◆ The problem
In the entries below, find the line with "27: (406, 141, 2.05)", then set it down exactly along with each line after it to the end, skipping any pictures.

◆ Task material
────────────────────────────────────────
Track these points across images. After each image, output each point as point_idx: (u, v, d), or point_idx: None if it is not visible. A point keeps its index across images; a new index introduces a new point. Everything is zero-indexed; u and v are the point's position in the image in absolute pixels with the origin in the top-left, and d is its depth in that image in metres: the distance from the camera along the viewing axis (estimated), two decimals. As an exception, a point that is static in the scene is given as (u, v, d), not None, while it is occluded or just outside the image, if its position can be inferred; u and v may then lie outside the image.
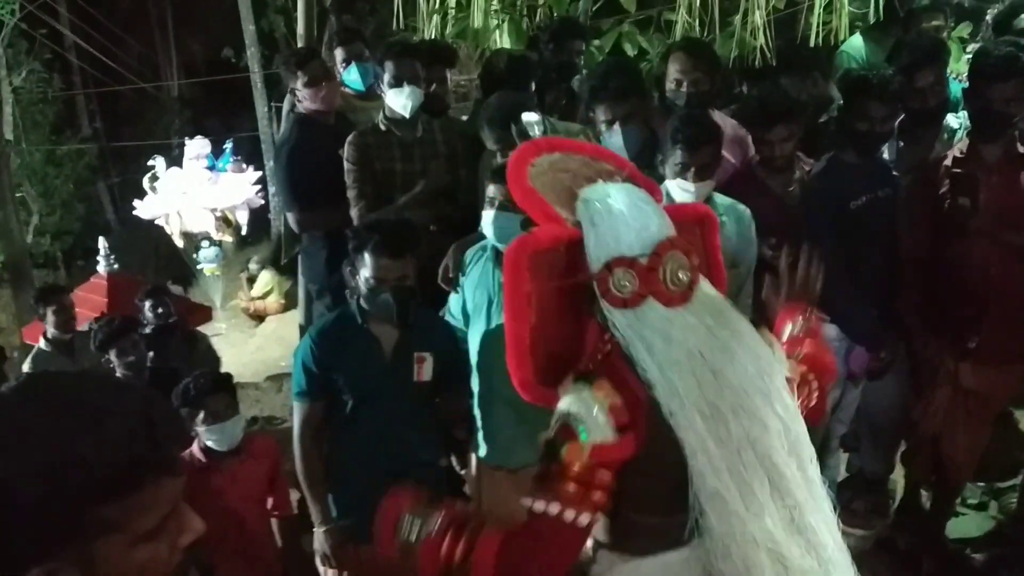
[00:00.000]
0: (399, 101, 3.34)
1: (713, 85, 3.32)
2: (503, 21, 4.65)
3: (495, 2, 4.66)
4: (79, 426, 0.87)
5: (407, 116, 3.36)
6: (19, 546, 0.85)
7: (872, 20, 3.86)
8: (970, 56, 3.62)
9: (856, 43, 4.13)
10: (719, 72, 3.42)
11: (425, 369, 2.69)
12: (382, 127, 3.43)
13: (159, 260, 13.05)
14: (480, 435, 2.98)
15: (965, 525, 3.40)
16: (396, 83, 3.32)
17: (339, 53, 3.91)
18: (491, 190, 2.58)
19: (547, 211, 1.49)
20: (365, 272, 2.56)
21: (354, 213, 3.39)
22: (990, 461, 3.43)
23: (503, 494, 2.98)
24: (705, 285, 1.47)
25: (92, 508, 0.87)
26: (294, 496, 3.15)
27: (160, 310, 4.36)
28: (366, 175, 3.38)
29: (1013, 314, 2.81)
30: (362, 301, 2.64)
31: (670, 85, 3.18)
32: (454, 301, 2.97)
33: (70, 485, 0.85)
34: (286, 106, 3.99)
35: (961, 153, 2.86)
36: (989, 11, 5.42)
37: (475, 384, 2.94)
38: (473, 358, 2.92)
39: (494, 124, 2.98)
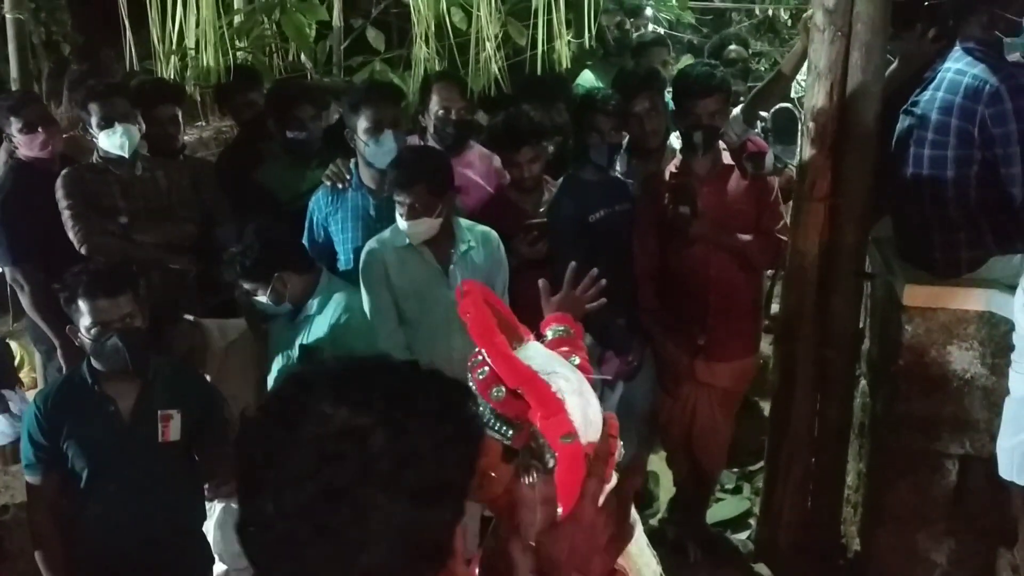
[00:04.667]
0: (114, 141, 3.15)
1: (473, 114, 3.44)
2: (247, 60, 4.53)
3: (240, 40, 4.54)
4: None
5: (126, 156, 3.18)
6: None
7: (587, 48, 4.17)
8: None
9: (588, 76, 4.49)
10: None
11: (172, 428, 2.46)
12: (98, 164, 3.23)
13: None
14: None
15: (724, 509, 3.69)
16: (107, 124, 3.13)
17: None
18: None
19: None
20: (84, 321, 2.32)
21: (76, 238, 3.12)
22: (740, 448, 3.75)
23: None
24: None
25: None
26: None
27: None
28: (86, 208, 3.15)
29: (733, 311, 3.10)
30: (92, 359, 2.40)
31: (437, 113, 3.24)
32: None
33: None
34: (2, 155, 3.65)
35: (676, 168, 3.13)
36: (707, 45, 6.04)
37: None
38: None
39: None
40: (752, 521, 3.57)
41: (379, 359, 0.87)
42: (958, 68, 2.58)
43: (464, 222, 2.92)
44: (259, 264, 2.65)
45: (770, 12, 8.43)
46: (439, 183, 2.75)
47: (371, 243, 2.84)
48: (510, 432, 1.50)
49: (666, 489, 3.76)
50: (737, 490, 3.83)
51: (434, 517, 0.76)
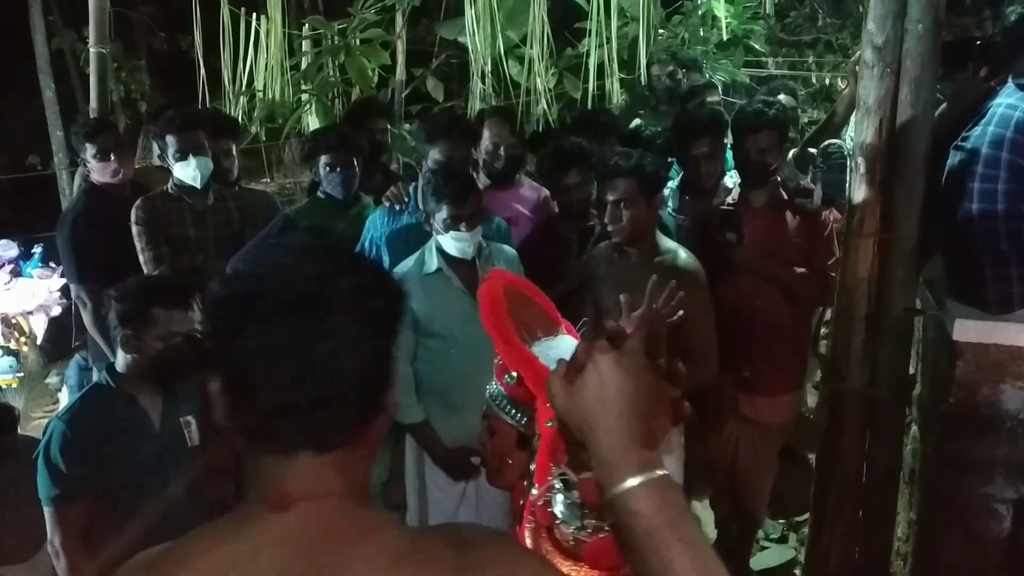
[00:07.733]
0: (187, 173, 3.32)
1: (522, 150, 3.53)
2: (310, 102, 4.72)
3: (305, 83, 4.74)
4: None
5: (198, 187, 3.34)
6: None
7: (639, 96, 4.25)
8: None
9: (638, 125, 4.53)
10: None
11: (193, 433, 2.54)
12: (172, 193, 3.38)
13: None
14: None
15: (769, 557, 3.60)
16: (182, 156, 3.29)
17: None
18: None
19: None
20: (157, 330, 2.39)
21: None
22: (787, 501, 3.65)
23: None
24: None
25: None
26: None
27: None
28: (158, 237, 3.28)
29: (778, 344, 3.06)
30: (139, 368, 2.46)
31: (487, 148, 3.34)
32: None
33: None
34: (77, 179, 3.85)
35: (733, 200, 3.16)
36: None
37: None
38: None
39: None
40: (797, 571, 3.45)
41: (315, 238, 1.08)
42: (1009, 103, 2.57)
43: (487, 241, 2.96)
44: None
45: (827, 81, 8.46)
46: (480, 195, 2.86)
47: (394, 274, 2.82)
48: (523, 418, 1.52)
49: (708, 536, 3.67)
50: (783, 540, 3.73)
51: (384, 341, 0.94)
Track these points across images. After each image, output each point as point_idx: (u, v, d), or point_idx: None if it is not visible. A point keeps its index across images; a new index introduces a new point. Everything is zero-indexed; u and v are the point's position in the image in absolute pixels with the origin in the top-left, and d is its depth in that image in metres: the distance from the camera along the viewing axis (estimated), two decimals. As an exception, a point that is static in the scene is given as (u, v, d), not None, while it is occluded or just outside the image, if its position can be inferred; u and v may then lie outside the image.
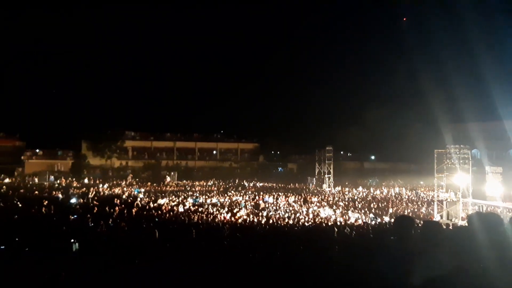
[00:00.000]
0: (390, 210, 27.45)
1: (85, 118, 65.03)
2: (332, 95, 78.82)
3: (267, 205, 28.63)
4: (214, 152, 64.97)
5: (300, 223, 21.16)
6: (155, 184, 42.58)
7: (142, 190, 36.97)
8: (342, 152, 63.19)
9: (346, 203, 30.83)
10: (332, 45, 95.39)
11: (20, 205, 22.06)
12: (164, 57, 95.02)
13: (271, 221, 21.19)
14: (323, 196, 35.41)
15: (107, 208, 21.43)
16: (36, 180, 42.85)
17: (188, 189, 39.78)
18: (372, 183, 49.86)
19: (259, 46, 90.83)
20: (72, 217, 17.60)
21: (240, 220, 21.44)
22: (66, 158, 55.85)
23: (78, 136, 56.36)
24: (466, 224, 4.00)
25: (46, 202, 21.90)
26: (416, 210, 28.39)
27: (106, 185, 39.11)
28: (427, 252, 3.65)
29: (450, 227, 17.02)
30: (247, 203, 29.18)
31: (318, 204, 30.11)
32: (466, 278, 3.17)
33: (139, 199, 28.47)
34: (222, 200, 30.72)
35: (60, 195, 28.86)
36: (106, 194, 32.94)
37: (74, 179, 44.00)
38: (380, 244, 6.76)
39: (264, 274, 7.68)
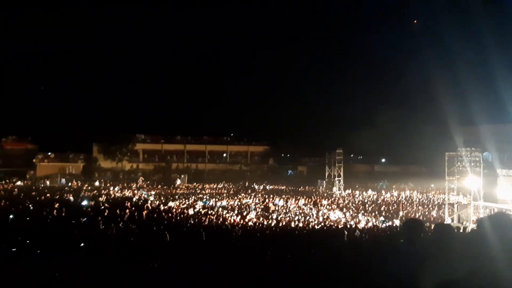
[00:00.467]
0: (401, 213, 27.30)
1: (96, 121, 65.58)
2: (343, 98, 78.39)
3: (277, 208, 28.62)
4: (224, 155, 64.96)
5: (310, 226, 21.12)
6: (165, 187, 42.83)
7: (152, 192, 37.20)
8: (352, 155, 62.70)
9: (356, 206, 30.71)
10: (342, 48, 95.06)
11: (31, 208, 22.23)
12: (174, 60, 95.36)
13: (281, 224, 21.18)
14: (333, 199, 35.31)
15: (118, 210, 21.52)
16: (48, 182, 43.34)
17: (198, 191, 39.97)
18: (382, 186, 49.54)
19: (270, 49, 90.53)
20: (83, 220, 17.73)
21: (250, 223, 21.46)
22: (77, 161, 56.44)
23: (90, 139, 56.86)
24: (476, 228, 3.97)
25: (58, 204, 22.07)
26: (426, 213, 28.20)
27: (117, 188, 39.40)
28: (439, 255, 3.63)
29: (461, 230, 16.85)
30: (257, 206, 29.20)
31: (328, 207, 30.02)
32: (478, 282, 3.16)
33: (149, 201, 28.60)
34: (232, 202, 30.78)
35: (71, 198, 29.03)
36: (117, 196, 33.14)
37: (85, 181, 44.35)
38: (390, 247, 6.73)
39: (275, 276, 7.68)
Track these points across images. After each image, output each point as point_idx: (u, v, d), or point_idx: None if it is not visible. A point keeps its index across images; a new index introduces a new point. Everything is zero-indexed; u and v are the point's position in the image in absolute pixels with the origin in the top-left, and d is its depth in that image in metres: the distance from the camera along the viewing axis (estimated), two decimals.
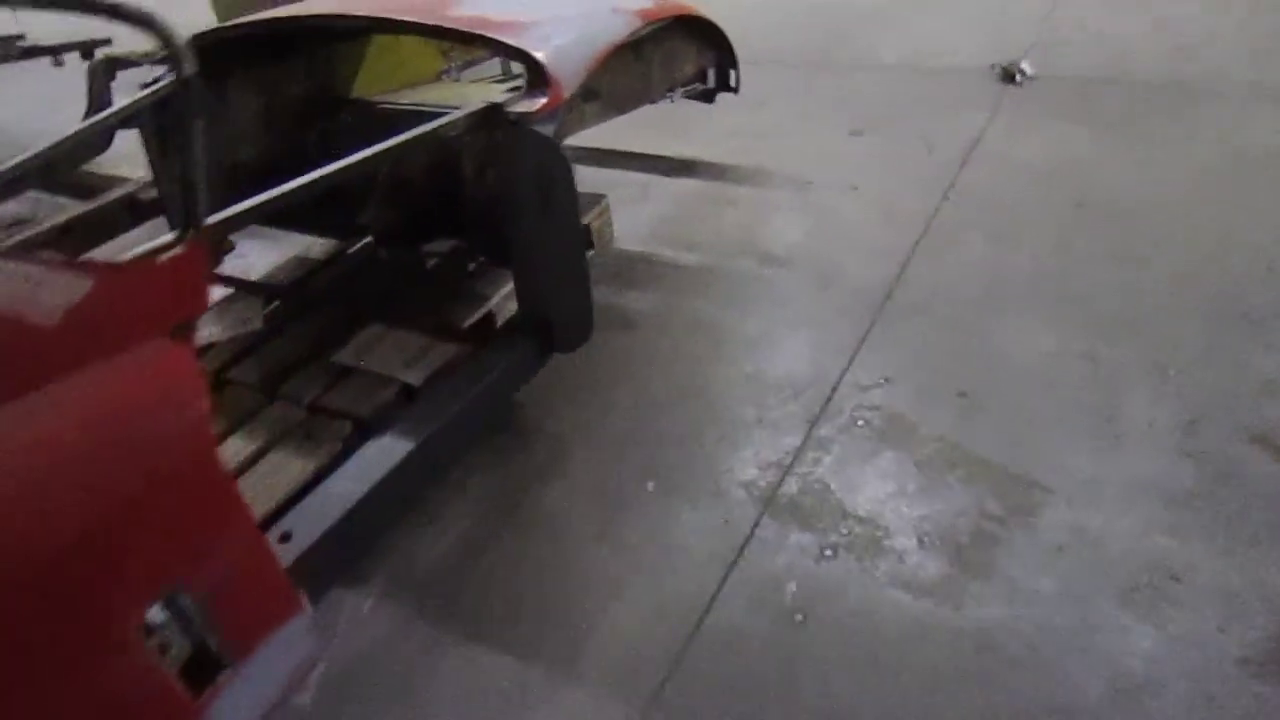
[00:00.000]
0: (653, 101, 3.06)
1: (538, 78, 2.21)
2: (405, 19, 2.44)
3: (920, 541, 1.94)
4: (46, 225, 3.19)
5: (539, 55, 2.22)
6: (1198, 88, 3.94)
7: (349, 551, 2.00)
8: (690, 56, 3.19)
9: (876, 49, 4.82)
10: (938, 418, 2.27)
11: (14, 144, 1.40)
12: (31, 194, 3.68)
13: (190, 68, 1.36)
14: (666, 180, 3.58)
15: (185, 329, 1.45)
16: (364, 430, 2.25)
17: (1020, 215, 3.10)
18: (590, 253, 3.11)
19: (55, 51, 4.92)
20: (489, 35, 2.28)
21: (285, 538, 1.86)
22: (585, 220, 3.07)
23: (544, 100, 2.15)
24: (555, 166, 2.14)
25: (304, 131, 3.08)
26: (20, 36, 5.63)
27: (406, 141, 2.05)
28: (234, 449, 2.24)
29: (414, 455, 2.10)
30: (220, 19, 5.91)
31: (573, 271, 2.30)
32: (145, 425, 1.28)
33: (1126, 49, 4.44)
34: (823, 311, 2.71)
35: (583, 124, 2.73)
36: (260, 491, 2.10)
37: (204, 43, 2.64)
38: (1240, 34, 4.45)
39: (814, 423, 2.29)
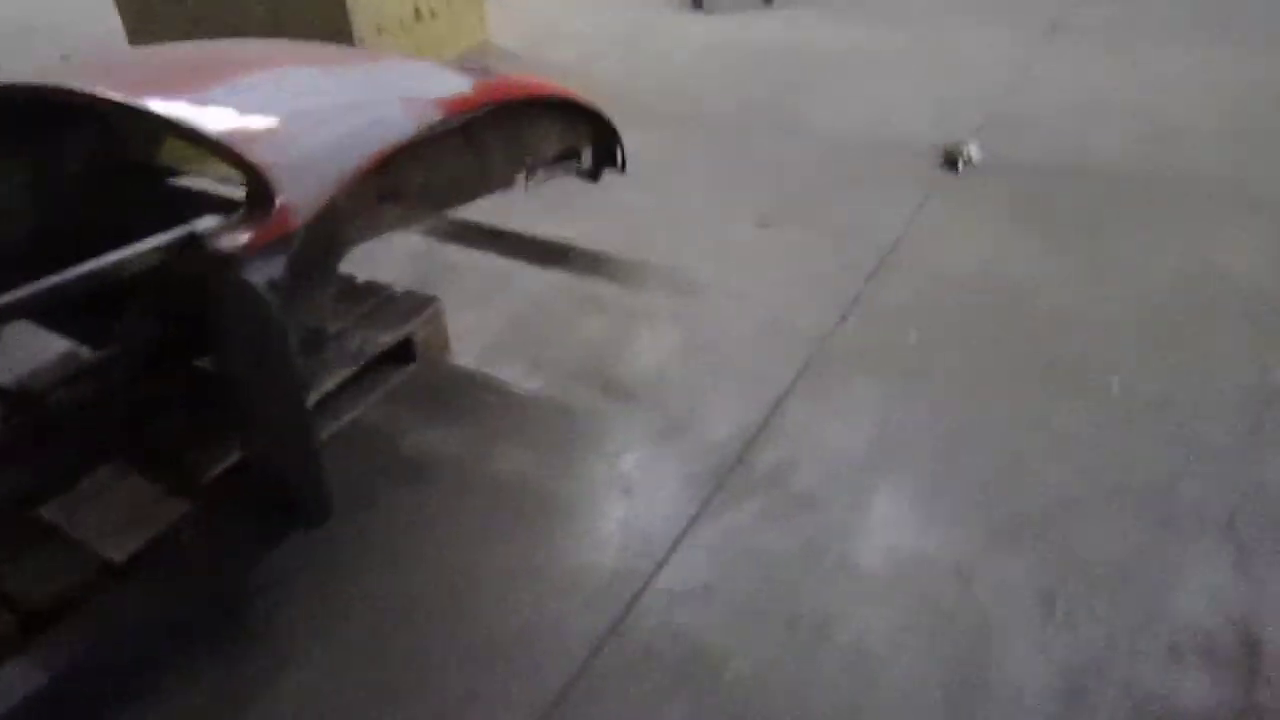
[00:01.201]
0: (503, 189, 2.58)
1: (261, 197, 1.72)
2: (130, 102, 1.96)
3: None
4: None
5: (267, 168, 1.73)
6: (1170, 186, 3.42)
7: None
8: (552, 136, 2.70)
9: (816, 114, 4.29)
10: (754, 655, 1.77)
11: None
12: None
13: None
14: (533, 270, 3.09)
15: None
16: (41, 625, 1.80)
17: (928, 346, 2.59)
18: (411, 366, 2.64)
19: None
20: (211, 136, 1.79)
21: None
22: (409, 328, 2.60)
23: (260, 231, 1.67)
24: (263, 320, 1.65)
25: (90, 206, 2.62)
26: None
27: (71, 281, 1.60)
28: None
29: (82, 670, 1.65)
30: (128, 28, 5.46)
31: (297, 441, 1.81)
32: None
33: (1096, 131, 3.92)
34: (657, 474, 2.22)
35: (381, 229, 2.24)
36: None
37: None
38: (1226, 122, 3.92)
39: (596, 651, 1.79)
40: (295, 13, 4.76)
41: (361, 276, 2.69)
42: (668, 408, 2.42)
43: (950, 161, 3.57)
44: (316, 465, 1.83)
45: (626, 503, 2.13)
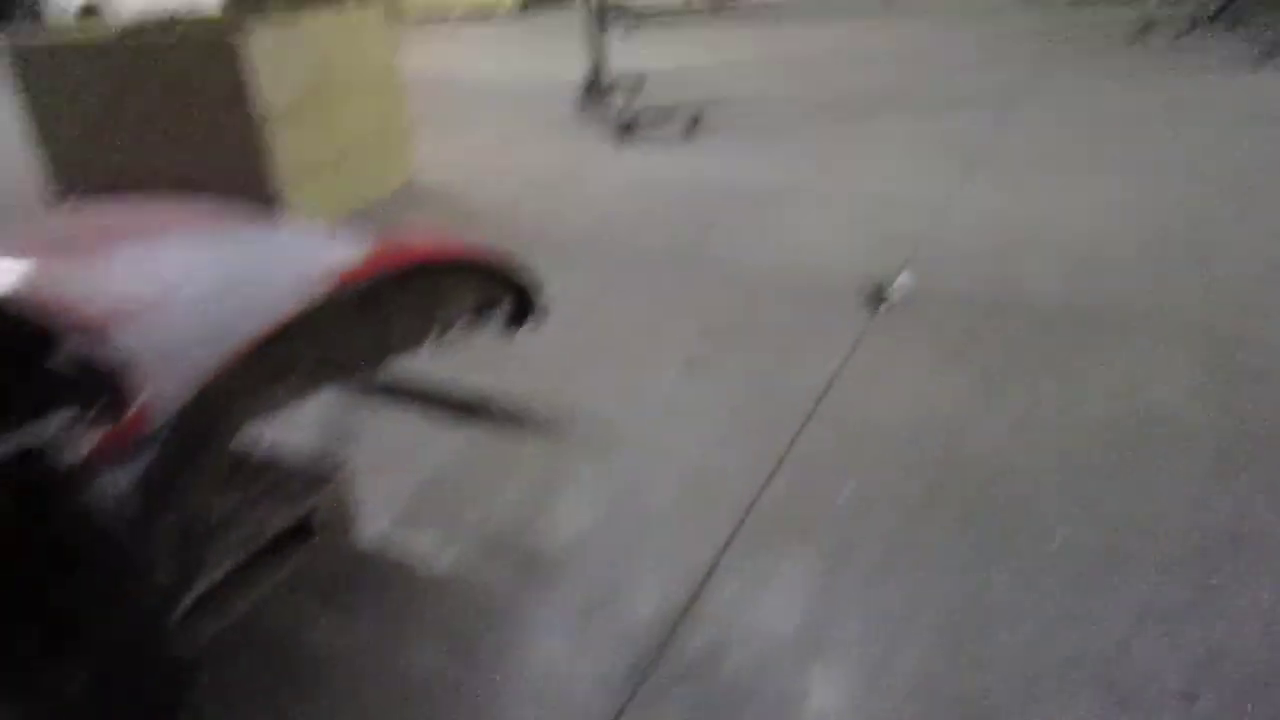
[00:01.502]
0: (410, 352, 2.44)
1: (120, 392, 1.56)
2: None
3: None
4: None
5: (124, 360, 1.57)
6: (1098, 319, 3.42)
7: None
8: (463, 292, 2.58)
9: (742, 251, 4.29)
10: None
11: None
12: None
13: None
14: (449, 427, 2.92)
15: None
16: None
17: (861, 505, 2.47)
18: (313, 543, 2.43)
19: None
20: (66, 325, 1.64)
21: None
22: (309, 505, 2.41)
23: (111, 435, 1.50)
24: (106, 542, 1.46)
25: None
26: None
27: None
28: None
29: None
30: (48, 176, 5.35)
31: (152, 671, 1.60)
32: None
33: (1020, 263, 3.95)
34: (577, 666, 2.03)
35: (275, 407, 2.07)
36: None
37: None
38: (1146, 249, 3.99)
39: None
40: (217, 157, 4.69)
41: (263, 439, 2.51)
42: (589, 585, 2.24)
43: (875, 300, 3.54)
44: (174, 696, 1.61)
45: (541, 706, 1.93)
────────────────────────────────────────
◆ Solved problem
27: (406, 141, 2.05)
28: (234, 449, 2.24)
29: (414, 455, 2.10)
30: (220, 19, 5.91)
31: (573, 271, 2.30)
32: (145, 425, 1.28)
33: (1126, 49, 4.44)
34: (823, 311, 2.71)
35: (583, 124, 2.73)
36: (260, 491, 2.10)
37: (204, 43, 2.64)
38: (1240, 34, 4.45)
39: (814, 423, 2.29)
[00:01.201]
0: (503, 189, 2.58)
1: (261, 197, 1.72)
2: (130, 102, 1.96)
3: None
4: None
5: (267, 168, 1.73)
6: (1170, 186, 3.42)
7: None
8: (552, 136, 2.70)
9: (816, 114, 4.29)
10: (754, 655, 1.77)
11: None
12: None
13: None
14: (533, 270, 3.09)
15: None
16: (41, 625, 1.80)
17: (928, 346, 2.59)
18: (411, 366, 2.64)
19: None
20: (211, 136, 1.79)
21: None
22: (409, 328, 2.60)
23: (260, 231, 1.67)
24: (263, 320, 1.65)
25: (90, 206, 2.62)
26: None
27: (71, 281, 1.60)
28: None
29: (82, 670, 1.65)
30: (128, 28, 5.46)
31: (297, 441, 1.81)
32: None
33: (1096, 131, 3.92)
34: (657, 474, 2.22)
35: (381, 229, 2.24)
36: None
37: None
38: (1226, 122, 3.92)
39: (596, 651, 1.79)
40: (295, 13, 4.76)
41: (361, 276, 2.69)
42: (668, 408, 2.42)
43: (950, 161, 3.57)
44: (316, 465, 1.83)
45: (626, 503, 2.13)
[00:01.502]
0: (410, 352, 2.44)
1: (120, 392, 1.56)
2: None
3: None
4: None
5: (124, 360, 1.57)
6: (1098, 319, 3.42)
7: None
8: (463, 292, 2.58)
9: (742, 251, 4.29)
10: None
11: None
12: None
13: None
14: (449, 427, 2.92)
15: None
16: None
17: (861, 505, 2.47)
18: (313, 543, 2.43)
19: None
20: (66, 325, 1.64)
21: None
22: (309, 505, 2.41)
23: (111, 435, 1.50)
24: (106, 542, 1.46)
25: None
26: None
27: None
28: None
29: None
30: (48, 176, 5.35)
31: (152, 671, 1.60)
32: None
33: (1020, 263, 3.95)
34: (577, 666, 2.03)
35: (275, 407, 2.07)
36: None
37: None
38: (1146, 249, 3.99)
39: None
40: (217, 157, 4.69)
41: (263, 439, 2.51)
42: (589, 585, 2.24)
43: (875, 300, 3.54)
44: (174, 696, 1.61)
45: (541, 706, 1.93)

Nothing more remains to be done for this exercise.